Pelosi alleged that Republican pushback on the bills and red states’ implementation of stricter election laws is an attempt to “suppress the vote,” noting that despite the change to the filibuster may not have the votes, but every Senate Democrat supports the voting rights legislation.
“If you really truly want to honor Dr. King, don’t dishonor him by using a congressional custom as an excuse for protecting our democracy,” she said during a press conference at Union Station.
President Biden, who did not make a public appearance as of early Monday afternoon, expressed a similar message in a prepared video tweeted from his account.
“Dr. King wasn’t just a dreamer; he was a doer,” said Biden. “And on this federal holiday that honors him, it’s not just enough to praise him, we must commit to his unfinished work, to deliver jobs and justice, to protect the sacred right to vote.”
But Martin Luther King III, the civil rights icon’s oldest son, ripped Biden and Congress for not yet passing voting rights legislation.
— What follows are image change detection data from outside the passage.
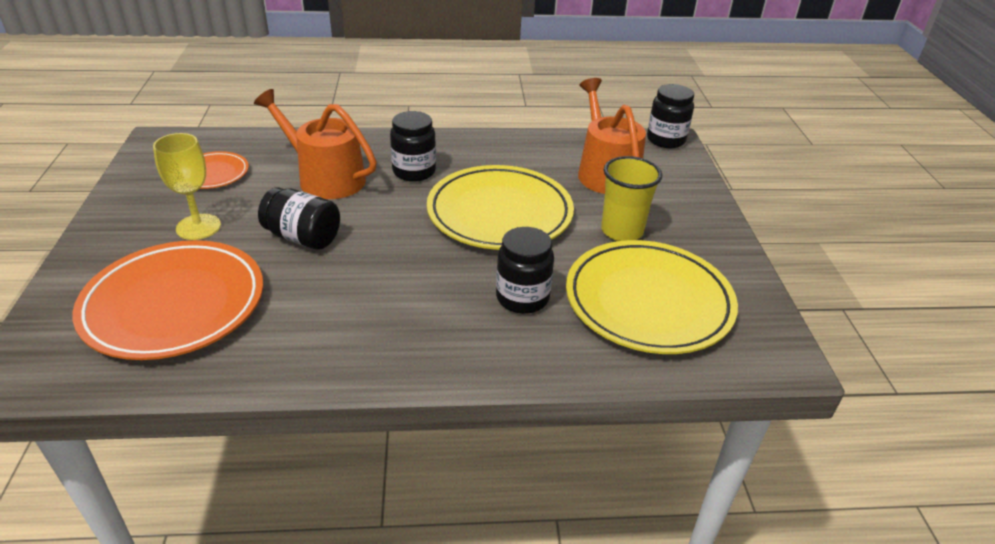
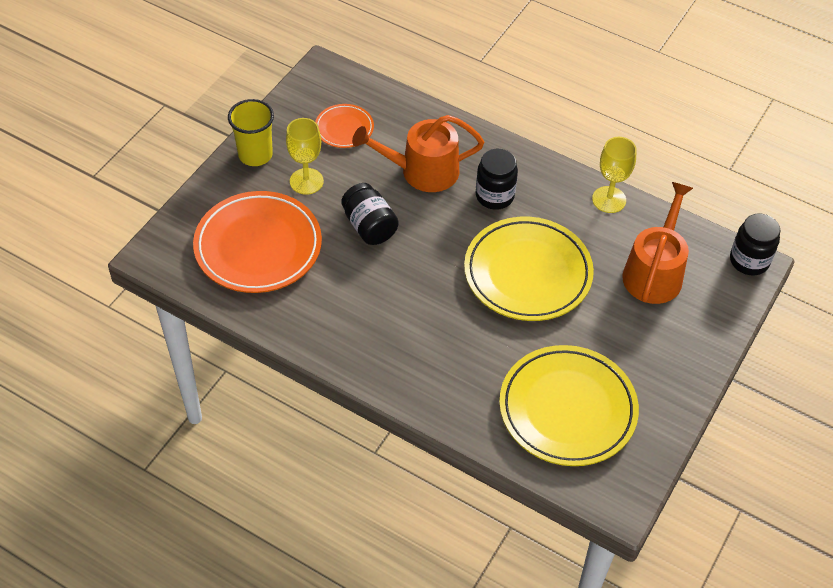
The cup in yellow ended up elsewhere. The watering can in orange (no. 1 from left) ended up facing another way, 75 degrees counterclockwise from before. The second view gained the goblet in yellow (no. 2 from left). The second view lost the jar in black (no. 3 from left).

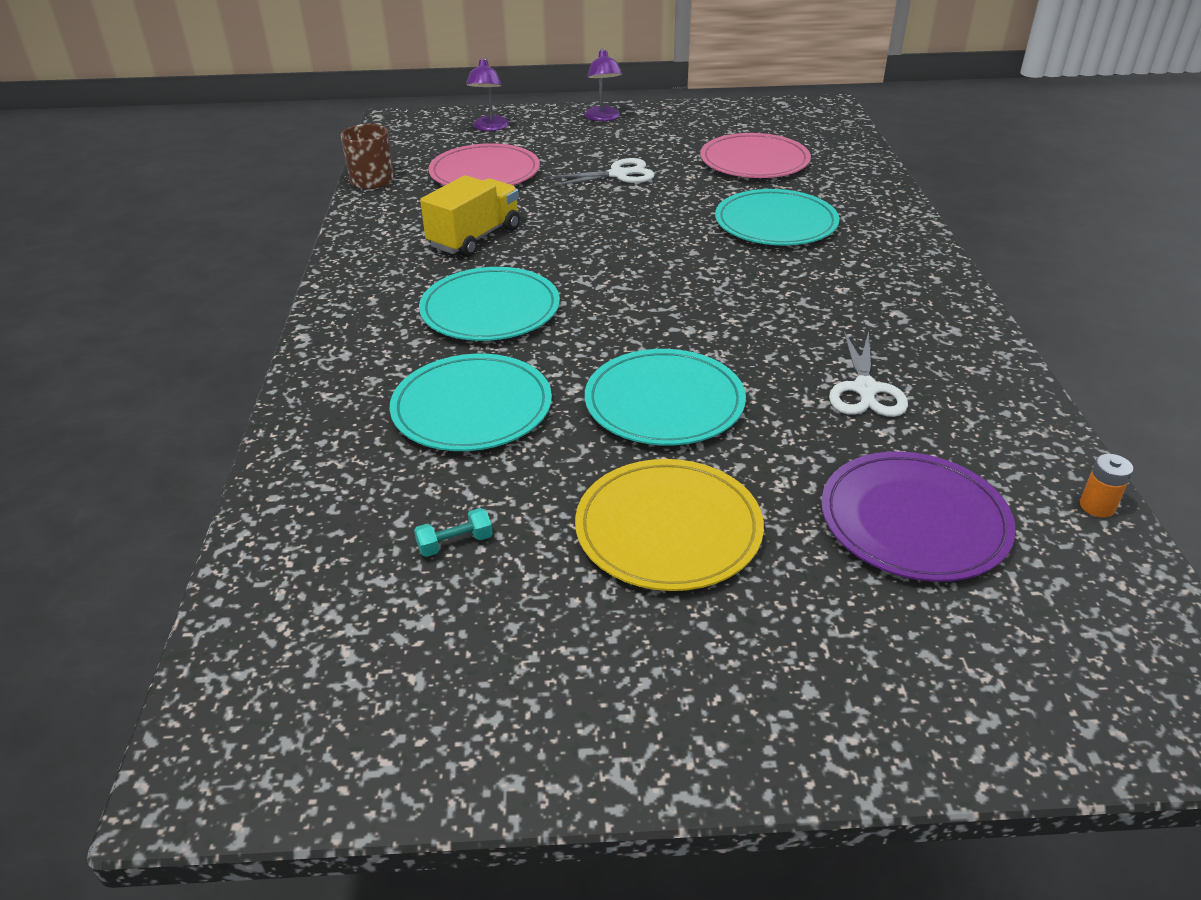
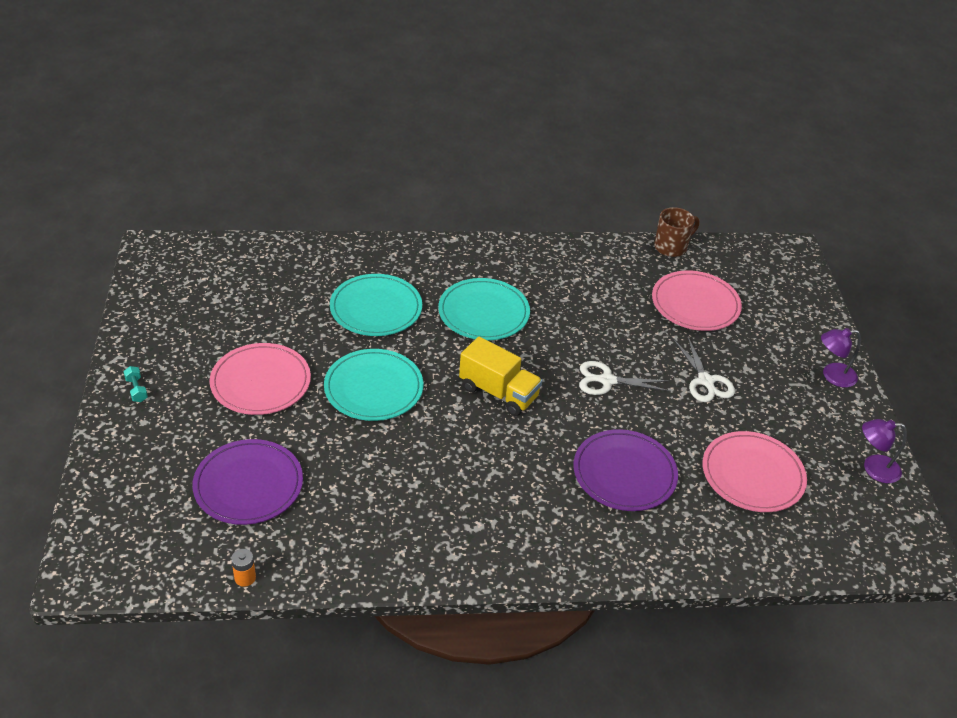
The dumbbell in turquoise ended up elsewhere. What was the plate in yellow turned into the plate in pink (no. 1 from left). The truck in yellow ended up elsewhere. What was the plate in turquoise (no. 4 from left) turned into the plate in purple (no. 2 from left). The scissors in white (no. 2 from left in the first image) ended up elsewhere. The lamp in purple (no. 1 from left in the first image) ended up elsewhere.

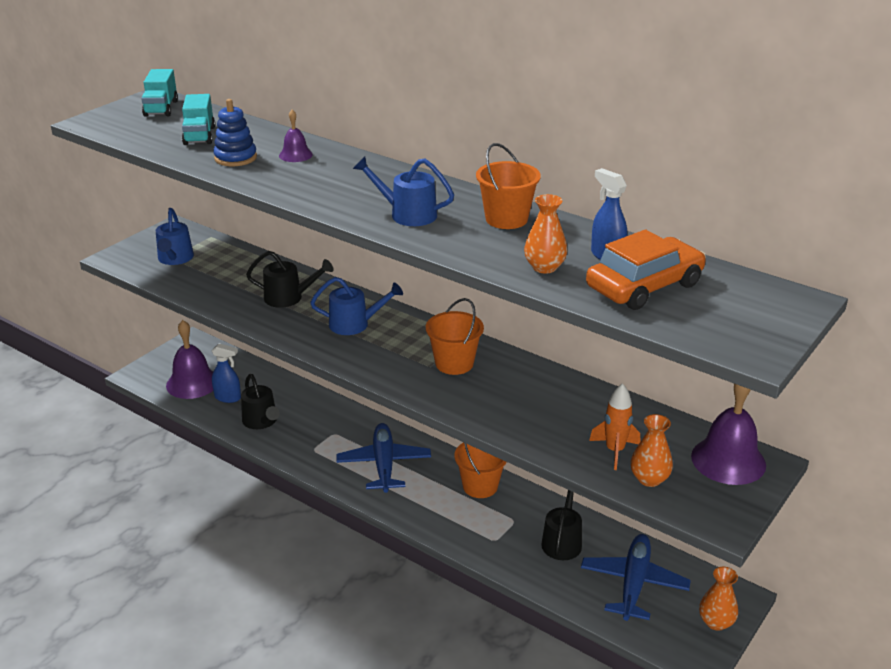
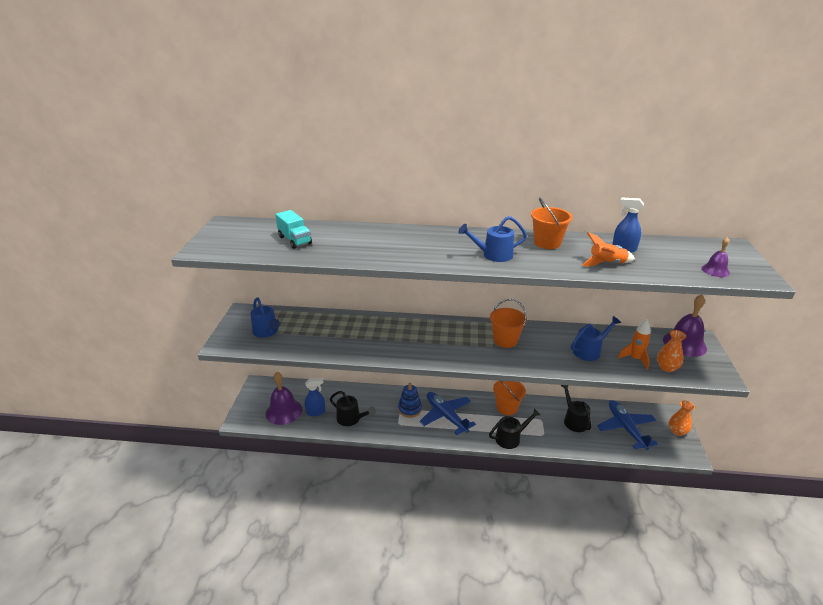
The stacking toy in blue ended up elsewhere. The watering can in black (no. 2 from left) ended up elsewhere. The watering can in blue (no. 2 from left in the first image) ended up elsewhere. Where the vase in orange (no. 1 from left) stood, the rocket in orange (no. 1 from left) came to stand. The bell in purple (no. 2 from left in the first image) ended up elsewhere. The second view lost the truck in turquoise (no. 1 from left). The second view lost the car in orange.

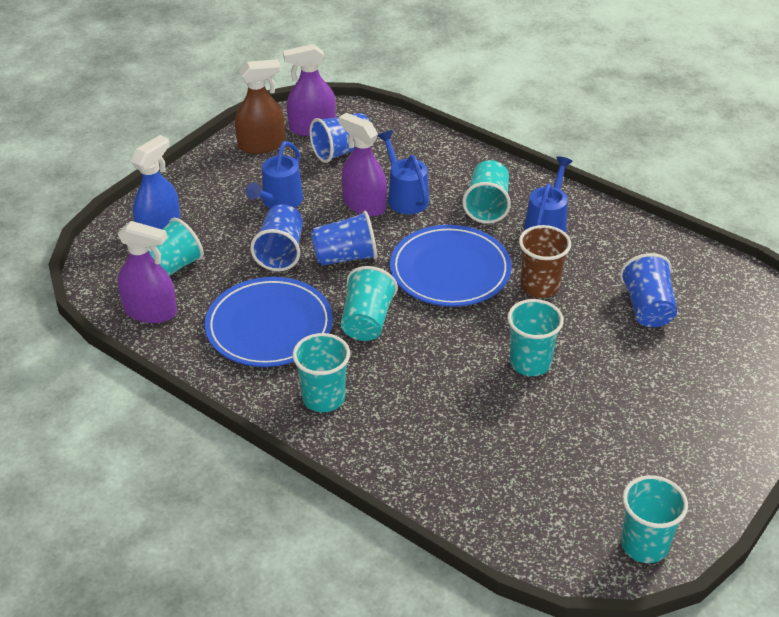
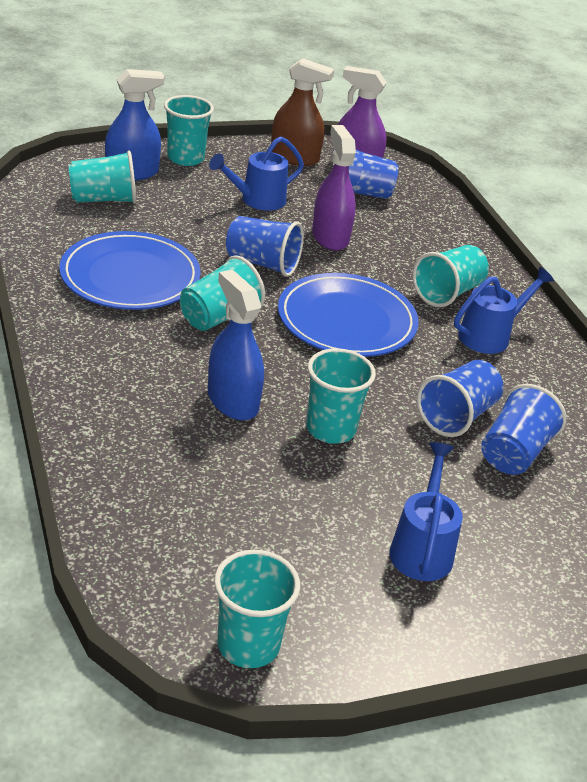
The cup in turquoise (no. 2 from left) ended up elsewhere. The second view gained the spray bottle in blue (no. 2 from left). The watering can in blue (no. 2 from left) ended up elsewhere. The cup in blue (no. 1 from left in the first image) ended up elsewhere. The second view lost the spray bottle in purple (no. 1 from left). The second view lost the cup in brown.

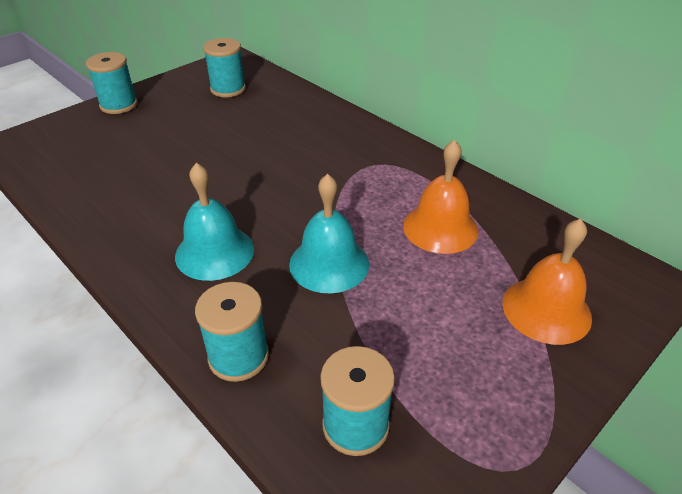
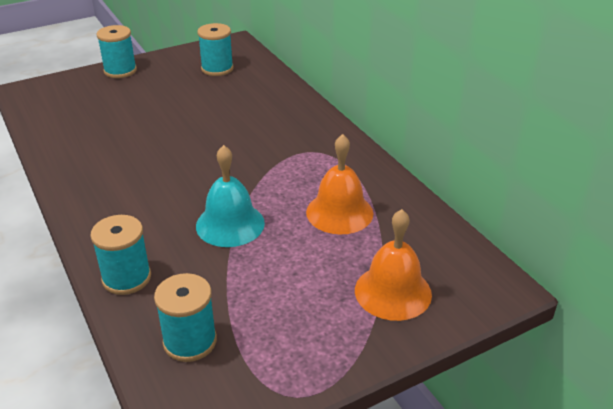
The second view lost the bell in turquoise (no. 1 from left).

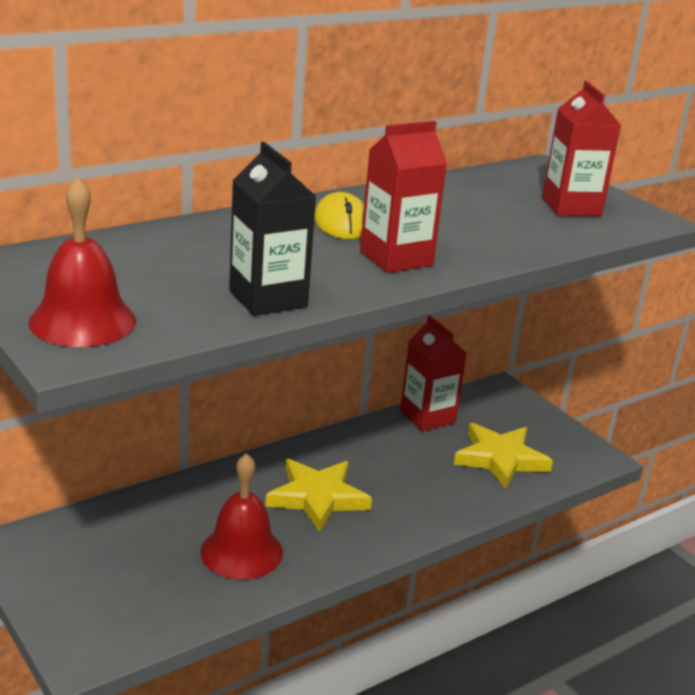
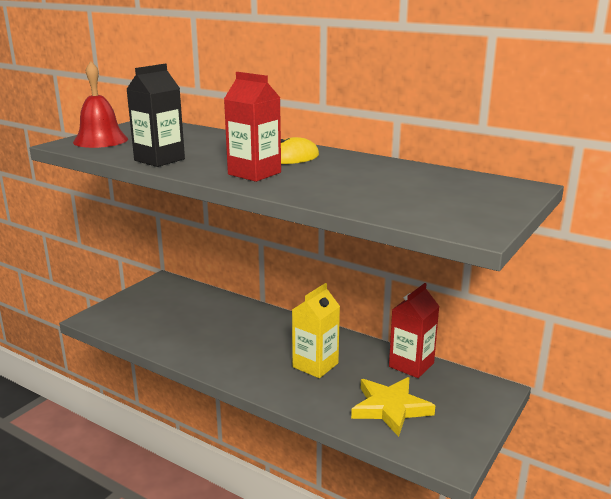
The second view gained the carton in yellow. The second view lost the bell in red (no. 2 from left). The second view lost the star in yellow (no. 1 from left). The second view lost the carton in red (no. 3 from left).

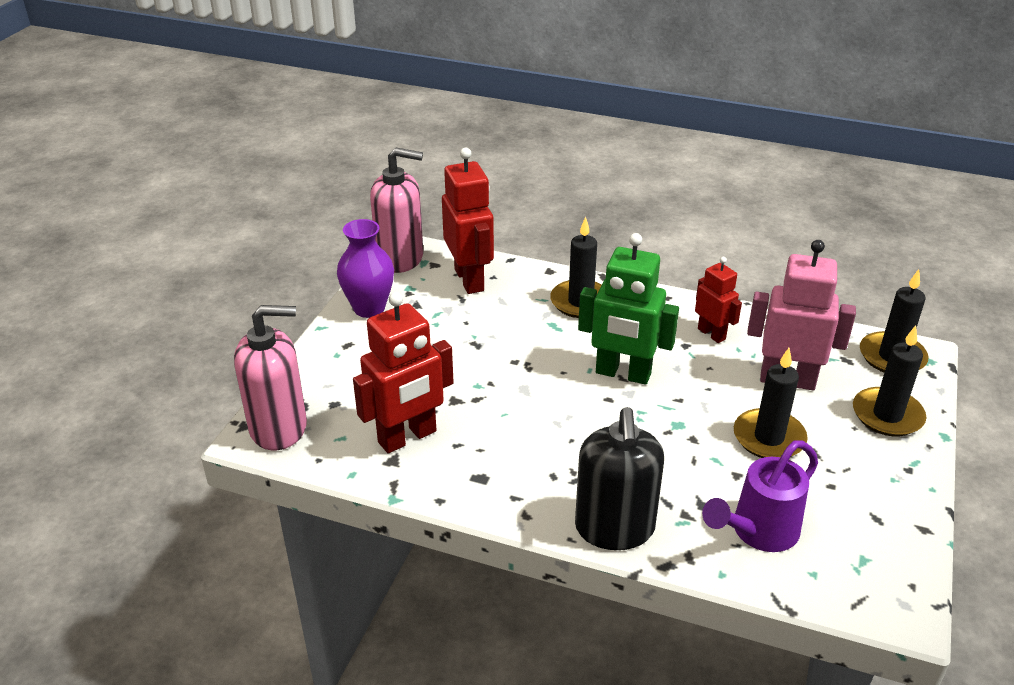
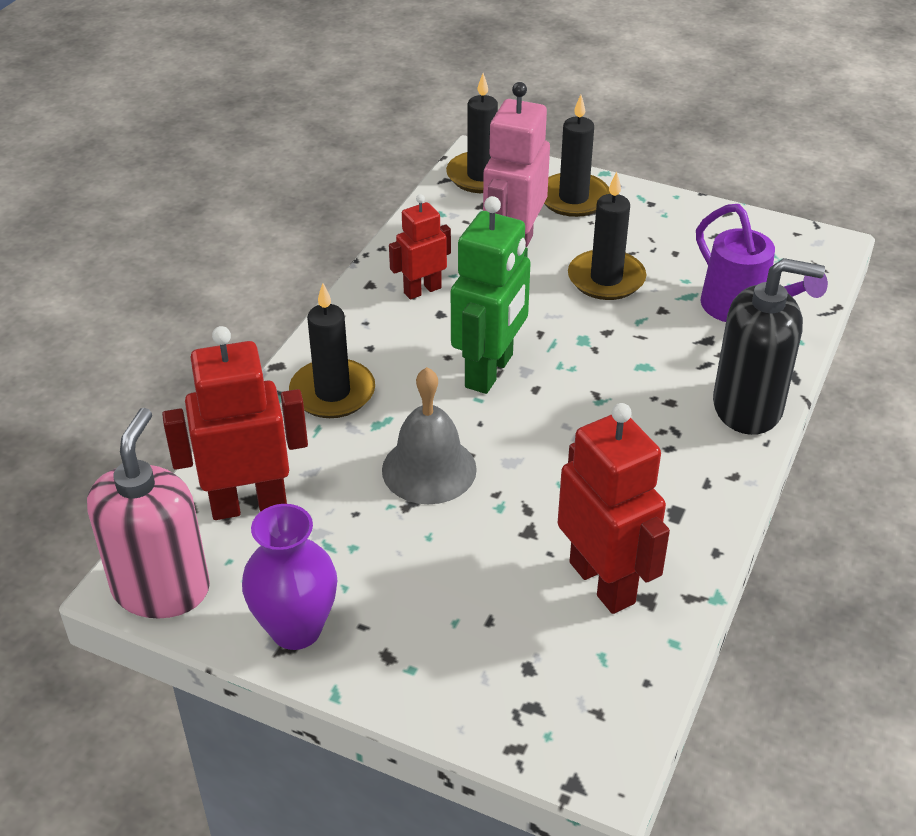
The second view gained the bell in grey. The second view lost the soap dispenser in pink (no. 1 from left).

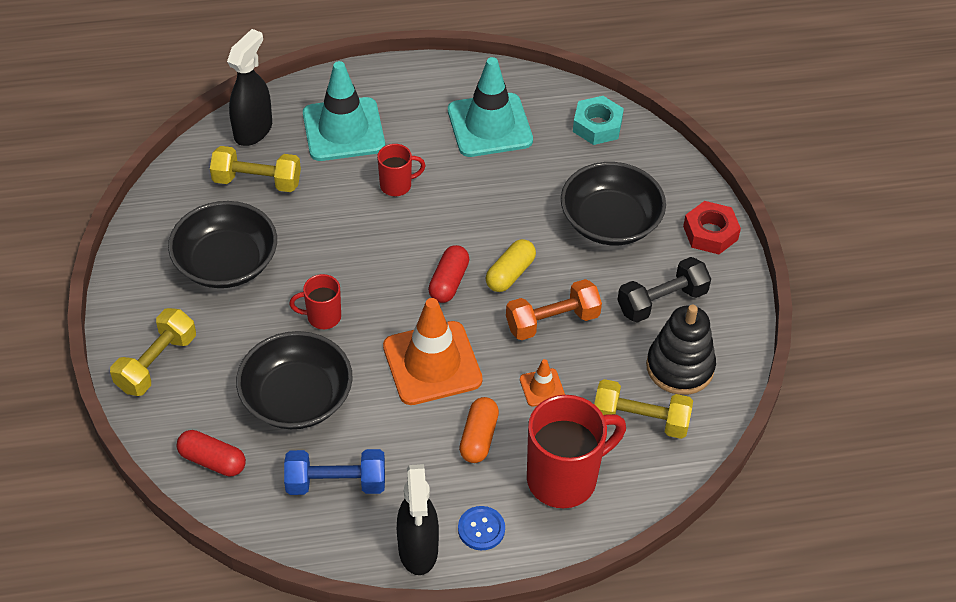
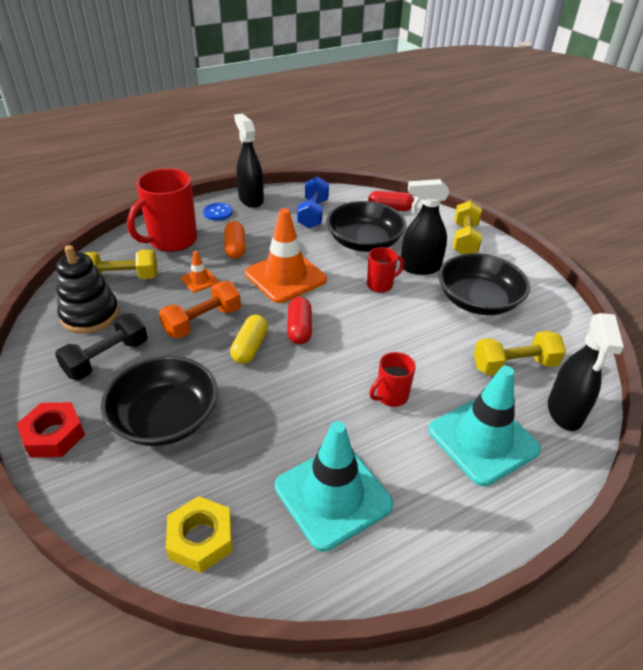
What was the nut in turquoise turned into the nut in yellow. The dumbbell in blue ended up facing another way, 60 degrees counterclockwise from before. The second view gained the spray bottle in black (no. 2 from left).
“You were successful with infrastructure, which is a great thing, but we need you to use that same energy to ensure that all Americans have the same unencumbered right to vote,” Martin Luther King III said.
His comments came as the family of the slain civil rights leader and their supporters marched in Washington on Monday as they demanded the passage of a law to protect voters from racial discrimination.
Earlier, ex-President Barack Obama on Twitter shared a photo of King’s granddaughter looking at a bust of MLK in the Oval Office while adding his voice to those calling for the passage of election reform legislation.
“With the King family marching today, we remember that the fight for voting rights takes perseverance,” Obama said. “As Dr. King said, ‘There are no broad highways to lead us easily and inevitably to quick solutions. We must keep going.’ May we honor his memory through action forged in faith.”
Saturday would have been King’s 93rd birthday if he were alive. Monday’s events marked the 36th annual holiday dedicated to King.